> _Exercise_:
The required output is the exact run of lines below that opens at the line with "to the protein" and closes at the line with "to the Outputfolder".

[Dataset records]
◆ ◆ ◆ ◆ ◆

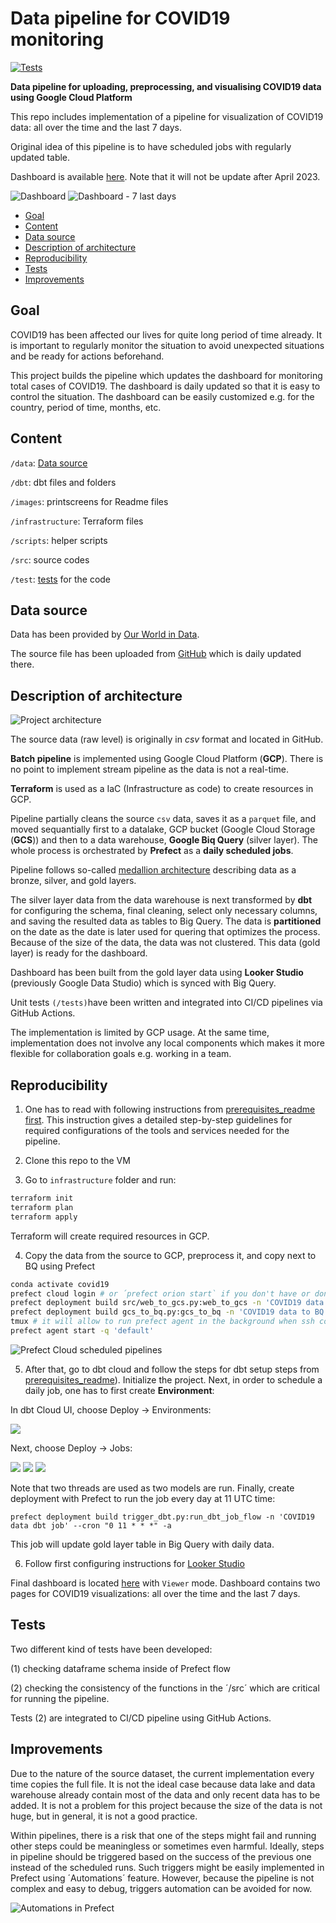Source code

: # Data pipeline for COVID19 monitoring

[![Tests](https://github.com/MikhailKuklin/data-pipeline-COVID19-monitoring/actions/workflows/GHA.yml/badge.svg)](https://github.com/MikhailKuklin/data-pipeline-COVID19-monitoring/actions/workflows/GHA.yml)

**Data pipeline for uploading, preprocessing, and visualising COVID19 data using Google Cloud Platform**

This repo includes implementation of a pipeline for visualization of COVID19 data: all over the time and the last 7 days. 

Original idea of this pipeline is to have scheduled jobs with regularly updated table. 

Dashboard is available [here](https://lookerstudio.google.com/reporting/3aab8da6-770b-4877-96e1-e7db7f652e48). Note that it will not be update after April 2023.

![Dashboard](images/covid19.gif)
![Dashboard - 7 last days](images/covid19_dashboard2.png)

- [Goal](#Goal)
- [Content](#Content)
- [Data source](#Data-source)
- [Description of architecture](#Description-of-architecture)
- [Reproducibility](#Reproducibility)
- [Tests](#Tests)
- [Improvements](#Improvements)

## Goal

COVID19 has been affected our lives for quite long period of time already. It is important to regularly monitor the situation to avoid unexpected situations and be ready for actions beforehand. 

This project builds the pipeline which updates the dashboard for monitoring total cases of COVID19. The dashboard is daily updated so that it is easy to control the situation. The dashboard can be easily customized e.g. for the country, period of time, months, etc.

## Content

`/data`: [Data source](#Data-source)

`/dbt`: dbt files and folders 

`/images`: printscreens for Readme files

`/infrastructure`: Terraform files

`/scripts`: helper scripts

`/src`: source codes

`/test`: [tests](#Tests) for the code

## Data source

Data has been provided by [Our World in Data](https://ourworldindata.org/coronavirus).

The source file has been uploaded from [GitHub](https://github.com/owid/covid-19-data) which is daily updated there.

## Description of architecture

![Project architecture](images/covid19_architecture.jpg)

The source data (raw level) is originally in *csv* format and located in GitHub.

**Batch pipeline** is implemented using Google Cloud Platform (**GCP**). There is no point to implement stream pipeline as the data is not a real-time.

**Terraform** is used as a IaC (Infrastructure as code) to create resources in GCP.

Pipeline partially cleans the source `csv` data, saves it as a `parquet` file, and moved sequantially first to a datalake, GCP bucket (Google Cloud Storage (**GCS**)) and then to a data warehouse, **Google Biq Query** (silver layer). The whole process is orchestrated by **Prefect** as a **daily scheduled jobs**.

Pipeline follows so-called [medallion architecture](https://www.databricks.com/glossary/medallion-architecture) describing data as a bronze, silver, and gold layers.

The silver layer data from the data warehouse is next transformed by **dbt** for configuring the schema, final cleaning, select only necessary columns, and saving the resulted data as tables to Big Query. The data is **partitioned** on the date as the date is later used for quering that optimizes the process. Because of the size of the data, the data was not clustered. This data (gold layer) is ready for the dashboard.

Dashboard has been built from the gold layer data using **Looker Studio** (previously Google Data Studio) which is synced with Big Query.

Unit tests `(/tests)`have been written and integrated into CI/CD pipelines via GitHub Actions. 

The implementation is limited by GCP usage. At the same time, implementation does not involve any local components which makes it more flexible for collaboration goals e.g. working in a team. 

## Reproducibility

1. One has to read with following instructions from [prerequisites_readme first](https://github.com/MikhailKuklin/covid19_monitoring/blob/main/prerequisites_readme.md).
This instruction gives a detailed step-by-step guidelines for required configurations of the tools and services needed for the pipeline.

2. Clone this repo to the VM

3. Go to `infrastructure` folder and run:

```sh
terraform init
terraform plan
terraform apply
```

Terraform will create required resources in GCP.

4. Copy the data from the source to GCP, preprocess it, and copy next to BQ using Prefect

```sh
conda activate covid19
prefect cloud login # or ´prefect orion start` if you don't have or don't want to create an account
prefect deployment build src/web_to_gcs.py:web_to_gcs -n 'COVID19 data to GCS' --cron "0 9 * * *" -a # creates deployment yaml file and schedule it via CRON on 9 UTC time every day
prefect deployment build gcs_to_bq.py:gcs_to_bq -n 'COVID19 data to BQ' --cron "0 10 * * *" -a # creates deployment yaml file and schedule it via CRON on 10 UTC time every day
tmux # it will allow to run prefect agent in the background when ssh connection will be closed
prefect agent start -q 'default'
```

![Prefect Cloud scheduled pipelines](images/prefect_deployment.png)

5. After that, go to dbt cloud and follow the steps for dbt setup steps from [prerequisites_readme](https://github.com/MikhailKuklin/covid19_monitoring/blob/main/prerequisites_readme.md)). Initialize the project. Next, in order to schedule a daily job, one has to first create **Environment**:

In dbt Cloud UI, choose Deploy -> Environments:

![](images/dbt_environment.png)

Next, choose Deploy -> Jobs:

![](images/dbt_jobs.png)
![](images/dbt_jobs2.png)
![](images/dbt_jobs3.png)

Note that two threads are used as two models are run. Finally, create deployment with Prefect to run the job every day at 11 UTC time:

`prefect deployment build trigger_dbt.py:run_dbt_job_flow -n 'COVID19 data dbt job' --cron "0 11 * * *" -a`

This job will update gold layer table in Big Query with daily data.

6. Follow first configuring instructions for [Looker Studio](https://github.com/MikhailKuklin/covid19_monitoring/blob/main/visualizations_readme.md)

Final dashboard is located [here](https://lookerstudio.google.com/reporting/3aab8da6-770b-4877-96e1-e7db7f652e48) with `Viewer` mode. Dashboard contains two pages for COVID19 visualizations: all over the time and the last 7 days. 

## Tests

Two different kind of tests have been developed:

(1) checking dataframe schema inside of Prefect flow

(2) checking the consistency of the functions in the ´/src´ which are critical for running the pipeline.

Tests (2) are integrated to CI/CD pipeline using GitHub Actions.

## Improvements

Due to the nature of the source dataset, the current implementation every time copies the full file. It is not the ideal case because data lake and data warehouse already contain most of the data and only recent data has to be added. It is not a problem for this project because the size of the data is not huge, but in general, it is not a good practice.

Within pipelines, there is a risk that one of the steps might fail and running other steps could be meaningless or sometimes even harmful. Ideally, steps in pipeline should be triggered based on the success of the previous one instead of the scheduled runs. Such triggers might be easily implemented in Prefect using ´Automations´ feature. However, because the pipeline is not complex and easy to debug, triggers automation can be avoided for now.

![Automations in Prefect](images/prefect_automations.png)
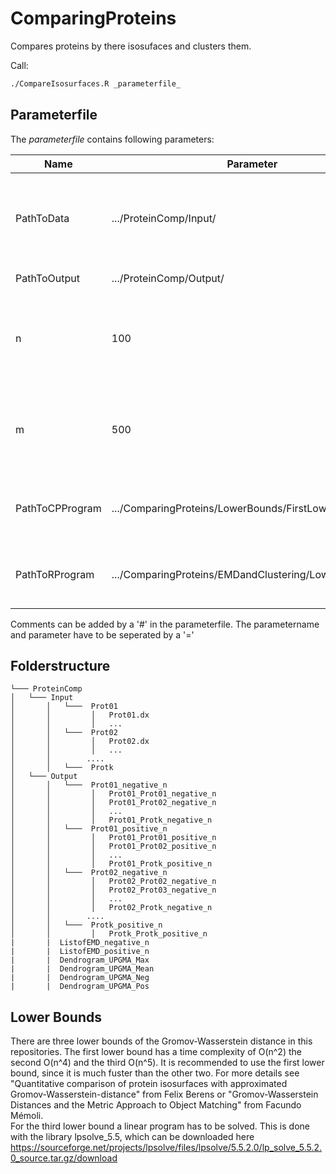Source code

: # ComparingProteins

Compares proteins by there isosufaces and clusters them.

Call:
```bash
./CompareIsosurfaces.R _parameterfile_
```

## Parameterfile
The _parameterfile_ contains following parameters:

| Name                        | Parameter                                      | Description                                                                                           |
|-----------------------------|------------------------------------------------|-------------------------------------------------------------------------------------------------------|
| PathToData                  | .../ProteinComp/Input/                         | path to the protein data, every protein in it own folder that contain the .dx file                    |
| PathToOutput                | .../ProteinComp/Output/                        | path to the Outputfolder                                                                              |
| n                           | 100                                            | How many points will be selected in every round, the runtime is in O(m n^2)                           |
| m                           | 500                                            | How often the calculation will be done, the runtime is in O(m n^2)                                    |
| PathToCPProgram     | .../ComparingProteins/LowerBounds/FirstLowerBound/main  | path of to the Cpp program on your machine                                                            |
| PathToRProgram     | .../ComparingProteins/EMDandClustering/LowerBound  | path of to the R program on your machine                                                            |

Comments can be added by a '#' in the parameterfile. The parametername and parameter have to be seperated by a '='

## Folderstructure

```
└─── ProteinComp
│   └─── Input
│       │   └───  Prot01
│       │         │   Prot01.dx
│       │         │   ...
│       │   └───  Prot02
│       │         │   Prot02.dx
│       │         │   ...
│       │        ....
│       │   └───  Protk
│   └─── Output
│       │   └───  Prot01_negative_n
│       │         │   Prot01_Prot01_negative_n
│       │         │   Prot01_Prot02_negative_n
│       │         │   ...
│       │         │   Prot01_Protk_negative_n
│       │   └───  Prot01_positive_n
│       │         │   Prot01_Prot01_positive_n
│       │         │   Prot01_Prot02_positive_n
│       │         │   ...
│       │         │   Prot01_Protk_positive_n
│       │   └───  Prot02_negative_n
│       │         │   Prot02_Prot02_negative_n
│       │         │   Prot02_Prot03_negative_n
│       │         │   ...
│       │         │   Prot02_Protk_negative_n
│       │        ....
│       │   └───  Protk_positive_n
│       │         │   Protk_Protk_positive_n
|       |  ListofEMD_negative_n
|       |  ListofEMD_positive_n
|       |  Dendrogram_UPGMA_Max
|       |  Dendrogram_UPGMA_Mean
|       |  Dendrogram_UPGMA_Neg
|       |  Dendrogram_UPGMA_Pos
```

## Lower Bounds

There are three lower bounds of the Gromov-Wasserstein distance in this repositories. The first lower bound has a time complexity of O(n^2) the second O(n^4) and the third O(n^5). It is recommended to use the first lower bound, since it is much fuster than the other two. For more details see "Quantitative comparison of protein isosurfaces with approximated Gromov-Wasserstein-distance" from Felix Berens or "Gromov-Wasserstein Distances and the Metric Approach  to  Object  Matching" from Facundo Mémoli.  
For the third lower bound a linear program has to be solved. This is done with the library lpsolve_5.5, which can be  downloaded here https://sourceforge.net/projects/lpsolve/files/lpsolve/5.5.2.0/lp_solve_5.5.2.0_source.tar.gz/download
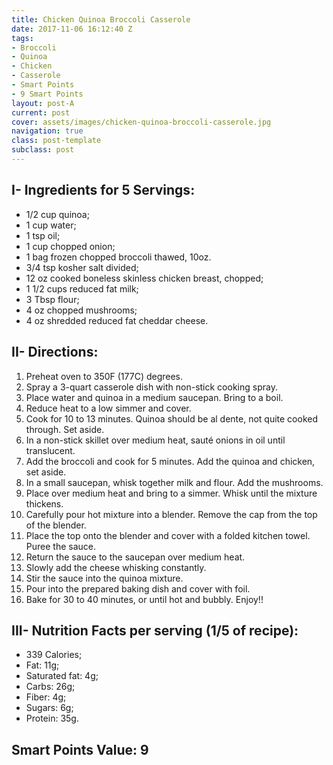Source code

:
```yaml
---
title: Chicken Quinoa Broccoli Casserole
date: 2017-11-06 16:12:40 Z
tags:
- Broccoli
- Quinoa
- Chicken
- Casserole
- Smart Points
- 9 Smart Points
layout: post-A
current: post
cover: assets/images/chicken-quinoa-broccoli-casserole.jpg
navigation: true
class: post-template
subclass: post
---
```


## I- Ingredients for 5 Servings:

* 1/2 cup quinoa;
* 1 cup water;
* 1 tsp oil;
* 1 cup chopped onion;
* 1 bag frozen chopped broccoli thawed, 10oz.
* 3/4 tsp kosher salt divided;
* 12 oz cooked boneless skinless chicken breast, chopped;
* 1 1/2 cups reduced fat milk;
* 3 Tbsp flour;
* 4 oz chopped mushrooms;
* 4 oz shredded reduced fat cheddar cheese.

## II- Directions:

1. Preheat oven to 350F (177C) degrees.
1. Spray a 3-quart casserole dish with non-stick cooking spray.
1. Place water and quinoa in a medium saucepan. Bring to a boil.
1. Reduce heat to a low simmer and cover.
1. Cook for 10 to 13 minutes. Quinoa should be al dente, not quite cooked through. Set aside.
1. In a non-stick skillet over medium heat, sauté onions in oil until translucent.
1. Add the broccoli and cook for 5 minutes. Add the quinoa and chicken, set aside.
1. In a small saucepan, whisk together milk and flour. Add the mushrooms.
1. Place over medium heat and bring to a simmer. Whisk until the mixture thickens.
1. Carefully pour hot mixture into a blender. Remove the cap from the top of the blender.
1. Place the top onto the blender and cover with a folded kitchen towel. Puree the sauce.
1. Return the sauce to the saucepan over medium heat.
1. Slowly add the cheese whisking constantly.
1. Stir the sauce into the quinoa mixture.
1. Pour into the prepared baking dish and cover with foil.
1. Bake for 30 to 40 minutes, or until hot and bubbly. Enjoy!!

## III- Nutrition Facts per serving (1/5 of recipe):

* 339 Calories;
* Fat: 11g;
* Saturated fat: 4g;
* Carbs: 26g;
* Fiber: 4g;
* Sugars: 6g;
* Protein: 35g.

## Smart Points Value: 9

◆ ◆ ◆ ◆ ◆

> _Written response_:
| PathToData                  | .../ProteinComp/Input/                         | path to the protein data, every protein in it own folder that contain the .dx file                    |
| PathToOutput                | .../ProteinComp/Output/                        | path to the Outputfolder                                                                              |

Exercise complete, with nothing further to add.